[Source texts of formatted documents]
━━━

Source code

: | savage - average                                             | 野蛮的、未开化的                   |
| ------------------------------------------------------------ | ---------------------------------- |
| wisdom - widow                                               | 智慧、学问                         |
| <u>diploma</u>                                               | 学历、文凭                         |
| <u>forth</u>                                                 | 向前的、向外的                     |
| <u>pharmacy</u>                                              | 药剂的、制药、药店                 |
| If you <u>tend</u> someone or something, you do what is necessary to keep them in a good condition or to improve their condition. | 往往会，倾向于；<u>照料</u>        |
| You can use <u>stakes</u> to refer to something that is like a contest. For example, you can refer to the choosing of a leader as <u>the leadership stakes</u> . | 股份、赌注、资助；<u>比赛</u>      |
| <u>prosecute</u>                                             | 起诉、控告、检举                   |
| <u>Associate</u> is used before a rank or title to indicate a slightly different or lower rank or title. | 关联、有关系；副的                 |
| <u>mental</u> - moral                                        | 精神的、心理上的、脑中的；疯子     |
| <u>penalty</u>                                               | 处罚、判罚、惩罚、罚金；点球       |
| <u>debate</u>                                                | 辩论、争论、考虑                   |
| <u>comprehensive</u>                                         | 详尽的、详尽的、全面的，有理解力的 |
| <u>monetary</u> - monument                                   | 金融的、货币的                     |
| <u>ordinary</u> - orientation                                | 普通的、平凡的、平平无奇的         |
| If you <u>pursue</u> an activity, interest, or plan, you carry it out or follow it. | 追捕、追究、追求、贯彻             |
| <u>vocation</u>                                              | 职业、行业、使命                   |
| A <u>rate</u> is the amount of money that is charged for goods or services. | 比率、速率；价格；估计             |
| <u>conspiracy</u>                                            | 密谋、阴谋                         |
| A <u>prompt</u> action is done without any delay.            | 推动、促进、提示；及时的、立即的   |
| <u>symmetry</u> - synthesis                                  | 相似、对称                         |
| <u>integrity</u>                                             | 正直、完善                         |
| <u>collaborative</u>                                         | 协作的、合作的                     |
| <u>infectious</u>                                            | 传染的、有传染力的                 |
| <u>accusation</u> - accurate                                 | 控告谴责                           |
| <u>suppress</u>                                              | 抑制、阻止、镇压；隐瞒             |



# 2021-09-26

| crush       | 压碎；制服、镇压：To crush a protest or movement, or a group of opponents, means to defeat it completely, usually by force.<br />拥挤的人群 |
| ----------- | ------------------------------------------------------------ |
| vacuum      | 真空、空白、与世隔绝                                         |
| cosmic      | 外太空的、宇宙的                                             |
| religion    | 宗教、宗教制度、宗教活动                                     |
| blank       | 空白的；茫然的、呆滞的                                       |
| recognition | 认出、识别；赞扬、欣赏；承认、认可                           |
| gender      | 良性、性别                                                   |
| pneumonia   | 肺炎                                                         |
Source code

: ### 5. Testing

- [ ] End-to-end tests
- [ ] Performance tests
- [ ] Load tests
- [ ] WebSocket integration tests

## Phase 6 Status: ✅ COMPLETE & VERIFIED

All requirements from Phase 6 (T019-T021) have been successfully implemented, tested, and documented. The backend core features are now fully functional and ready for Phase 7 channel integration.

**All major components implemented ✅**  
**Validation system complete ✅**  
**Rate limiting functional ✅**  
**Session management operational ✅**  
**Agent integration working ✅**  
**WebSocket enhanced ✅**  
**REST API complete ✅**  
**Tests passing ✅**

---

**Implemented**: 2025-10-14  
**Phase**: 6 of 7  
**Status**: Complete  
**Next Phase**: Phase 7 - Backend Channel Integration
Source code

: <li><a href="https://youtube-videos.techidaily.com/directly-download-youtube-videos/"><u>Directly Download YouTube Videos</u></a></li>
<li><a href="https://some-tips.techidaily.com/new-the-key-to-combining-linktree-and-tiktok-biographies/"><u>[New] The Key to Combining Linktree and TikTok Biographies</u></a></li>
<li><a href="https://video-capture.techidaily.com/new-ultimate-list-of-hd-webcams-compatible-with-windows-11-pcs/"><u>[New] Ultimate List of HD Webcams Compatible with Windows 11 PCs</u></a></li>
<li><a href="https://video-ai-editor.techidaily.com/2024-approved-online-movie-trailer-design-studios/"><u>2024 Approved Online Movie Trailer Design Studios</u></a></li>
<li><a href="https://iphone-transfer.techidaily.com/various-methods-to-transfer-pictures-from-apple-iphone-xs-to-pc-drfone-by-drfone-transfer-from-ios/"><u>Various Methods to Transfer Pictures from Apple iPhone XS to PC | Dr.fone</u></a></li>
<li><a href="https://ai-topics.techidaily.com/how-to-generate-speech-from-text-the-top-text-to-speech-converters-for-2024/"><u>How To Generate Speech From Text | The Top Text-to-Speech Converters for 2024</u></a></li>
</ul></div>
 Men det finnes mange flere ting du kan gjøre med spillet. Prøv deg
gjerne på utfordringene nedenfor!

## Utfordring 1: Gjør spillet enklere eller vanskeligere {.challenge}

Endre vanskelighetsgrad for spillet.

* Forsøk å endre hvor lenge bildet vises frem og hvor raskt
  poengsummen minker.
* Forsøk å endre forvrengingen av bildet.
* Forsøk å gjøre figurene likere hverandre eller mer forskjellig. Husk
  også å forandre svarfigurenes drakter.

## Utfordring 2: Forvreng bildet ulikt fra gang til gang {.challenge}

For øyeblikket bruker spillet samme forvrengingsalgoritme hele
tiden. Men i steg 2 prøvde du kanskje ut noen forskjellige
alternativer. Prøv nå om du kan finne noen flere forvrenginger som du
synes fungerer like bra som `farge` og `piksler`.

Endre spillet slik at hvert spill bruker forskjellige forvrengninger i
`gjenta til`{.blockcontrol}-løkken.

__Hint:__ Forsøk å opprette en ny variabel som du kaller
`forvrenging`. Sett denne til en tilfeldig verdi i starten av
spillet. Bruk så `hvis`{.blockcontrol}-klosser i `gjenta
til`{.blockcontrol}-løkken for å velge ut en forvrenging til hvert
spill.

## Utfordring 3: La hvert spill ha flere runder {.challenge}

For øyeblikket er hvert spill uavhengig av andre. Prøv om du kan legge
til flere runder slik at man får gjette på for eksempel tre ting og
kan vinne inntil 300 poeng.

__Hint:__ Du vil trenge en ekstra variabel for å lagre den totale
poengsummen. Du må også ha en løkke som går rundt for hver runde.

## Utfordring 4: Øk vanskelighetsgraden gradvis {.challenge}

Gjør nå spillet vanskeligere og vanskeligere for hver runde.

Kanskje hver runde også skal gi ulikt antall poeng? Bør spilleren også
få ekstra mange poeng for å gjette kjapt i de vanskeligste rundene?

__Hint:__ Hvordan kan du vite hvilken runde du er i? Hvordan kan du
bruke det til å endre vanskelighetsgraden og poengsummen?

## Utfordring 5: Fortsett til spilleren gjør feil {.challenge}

━━━

→ **Directions**:
An exact copy of all the records is the expected answer.

→ **Worked solution**:
Source code

: | savage - average                                             | 野蛮的、未开化的                   |
| ------------------------------------------------------------ | ---------------------------------- |
| wisdom - widow                                               | 智慧、学问                         |
| <u>diploma</u>                                               | 学历、文凭                         |
| <u>forth</u>                                                 | 向前的、向外的                     |
| <u>pharmacy</u>                                              | 药剂的、制药、药店                 |
| If you <u>tend</u> someone or something, you do what is necessary to keep them in a good condition or to improve their condition. | 往往会，倾向于；<u>照料</u>        |
| You can use <u>stakes</u> to refer to something that is like a contest. For example, you can refer to the choosing of a leader as <u>the leadership stakes</u> . | 股份、赌注、资助；<u>比赛</u>      |
| <u>prosecute</u>                                             | 起诉、控告、检举                   |
| <u>Associate</u> is used before a rank or title to indicate a slightly different or lower rank or title. | 关联、有关系；副的                 |
| <u>mental</u> - moral                                        | 精神的、心理上的、脑中的；疯子     |
| <u>penalty</u>                                               | 处罚、判罚、惩罚、罚金；点球       |
| <u>debate</u>                                                | 辩论、争论、考虑                   |
| <u>comprehensive</u>                                         | 详尽的、详尽的、全面的，有理解力的 |
| <u>monetary</u> - monument                                   | 金融的、货币的                     |
| <u>ordinary</u> - orientation                                | 普通的、平凡的、平平无奇的         |
| If you <u>pursue</u> an activity, interest, or plan, you carry it out or follow it. | 追捕、追究、追求、贯彻             |
| <u>vocation</u>                                              | 职业、行业、使命                   |
| A <u>rate</u> is the amount of money that is charged for goods or services. | 比率、速率；价格；估计             |
| <u>conspiracy</u>                                            | 密谋、阴谋                         |
| A <u>prompt</u> action is done without any delay.            | 推动、促进、提示；及时的、立即的   |
| <u>symmetry</u> - synthesis                                  | 相似、对称                         |
| <u>integrity</u>                                             | 正直、完善                         |
| <u>collaborative</u>                                         | 协作的、合作的                     |
| <u>infectious</u>                                            | 传染的、有传染力的                 |
| <u>accusation</u> - accurate                                 | 控告谴责                           |
| <u>suppress</u>                                              | 抑制、阻止、镇压；隐瞒             |



# 2021-09-26

| crush       | 压碎；制服、镇压：To crush a protest or movement, or a group of opponents, means to defeat it completely, usually by force.<br />拥挤的人群 |
| ----------- | ------------------------------------------------------------ |
| vacuum      | 真空、空白、与世隔绝                                         |
| cosmic      | 外太空的、宇宙的                                             |
| religion    | 宗教、宗教制度、宗教活动                                     |
| blank       | 空白的；茫然的、呆滞的                                       |
| recognition | 认出、识别；赞扬、欣赏；承认、认可                           |
| gender      | 良性、性别                                                   |
| pneumonia   | 肺炎                                                         |
Source code

: ### 5. Testing

- [ ] End-to-end tests
- [ ] Performance tests
- [ ] Load tests
- [ ] WebSocket integration tests

## Phase 6 Status: ✅ COMPLETE & VERIFIED

All requirements from Phase 6 (T019-T021) have been successfully implemented, tested, and documented. The backend core features are now fully functional and ready for Phase 7 channel integration.

**All major components implemented ✅**  
**Validation system complete ✅**  
**Rate limiting functional ✅**  
**Session management operational ✅**  
**Agent integration working ✅**  
**WebSocket enhanced ✅**  
**REST API complete ✅**  
**Tests passing ✅**

---

**Implemented**: 2025-10-14  
**Phase**: 6 of 7  
**Status**: Complete  
**Next Phase**: Phase 7 - Backend Channel Integration
Source code

: <li><a href="https://youtube-videos.techidaily.com/directly-download-youtube-videos/"><u>Directly Download YouTube Videos</u></a></li>
<li><a href="https://some-tips.techidaily.com/new-the-key-to-combining-linktree-and-tiktok-biographies/"><u>[New] The Key to Combining Linktree and TikTok Biographies</u></a></li>
<li><a href="https://video-capture.techidaily.com/new-ultimate-list-of-hd-webcams-compatible-with-windows-11-pcs/"><u>[New] Ultimate List of HD Webcams Compatible with Windows 11 PCs</u></a></li>
<li><a href="https://video-ai-editor.techidaily.com/2024-approved-online-movie-trailer-design-studios/"><u>2024 Approved Online Movie Trailer Design Studios</u></a></li>
<li><a href="https://iphone-transfer.techidaily.com/various-methods-to-transfer-pictures-from-apple-iphone-xs-to-pc-drfone-by-drfone-transfer-from-ios/"><u>Various Methods to Transfer Pictures from Apple iPhone XS to PC | Dr.fone</u></a></li>
<li><a href="https://ai-topics.techidaily.com/how-to-generate-speech-from-text-the-top-text-to-speech-converters-for-2024/"><u>How To Generate Speech From Text | The Top Text-to-Speech Converters for 2024</u></a></li>
</ul></div>
 Men det finnes mange flere ting du kan gjøre med spillet. Prøv deg
gjerne på utfordringene nedenfor!

## Utfordring 1: Gjør spillet enklere eller vanskeligere {.challenge}

Endre vanskelighetsgrad for spillet.

* Forsøk å endre hvor lenge bildet vises frem og hvor raskt
  poengsummen minker.
* Forsøk å endre forvrengingen av bildet.
* Forsøk å gjøre figurene likere hverandre eller mer forskjellig. Husk
  også å forandre svarfigurenes drakter.

## Utfordring 2: Forvreng bildet ulikt fra gang til gang {.challenge}

For øyeblikket bruker spillet samme forvrengingsalgoritme hele
tiden. Men i steg 2 prøvde du kanskje ut noen forskjellige
alternativer. Prøv nå om du kan finne noen flere forvrenginger som du
synes fungerer like bra som `farge` og `piksler`.

Endre spillet slik at hvert spill bruker forskjellige forvrengninger i
`gjenta til`{.blockcontrol}-løkken.

__Hint:__ Forsøk å opprette en ny variabel som du kaller
`forvrenging`. Sett denne til en tilfeldig verdi i starten av
spillet. Bruk så `hvis`{.blockcontrol}-klosser i `gjenta
til`{.blockcontrol}-løkken for å velge ut en forvrenging til hvert
spill.

## Utfordring 3: La hvert spill ha flere runder {.challenge}

For øyeblikket er hvert spill uavhengig av andre. Prøv om du kan legge
til flere runder slik at man får gjette på for eksempel tre ting og
kan vinne inntil 300 poeng.

__Hint:__ Du vil trenge en ekstra variabel for å lagre den totale
poengsummen. Du må også ha en løkke som går rundt for hver runde.

## Utfordring 4: Øk vanskelighetsgraden gradvis {.challenge}

Gjør nå spillet vanskeligere og vanskeligere for hver runde.

Kanskje hver runde også skal gi ulikt antall poeng? Bør spilleren også
få ekstra mange poeng for å gjette kjapt i de vanskeligste rundene?

__Hint:__ Hvordan kan du vite hvilken runde du er i? Hvordan kan du
bruke det til å endre vanskelighetsgraden og poengsummen?

## Utfordring 5: Fortsett til spilleren gjør feil {.challenge}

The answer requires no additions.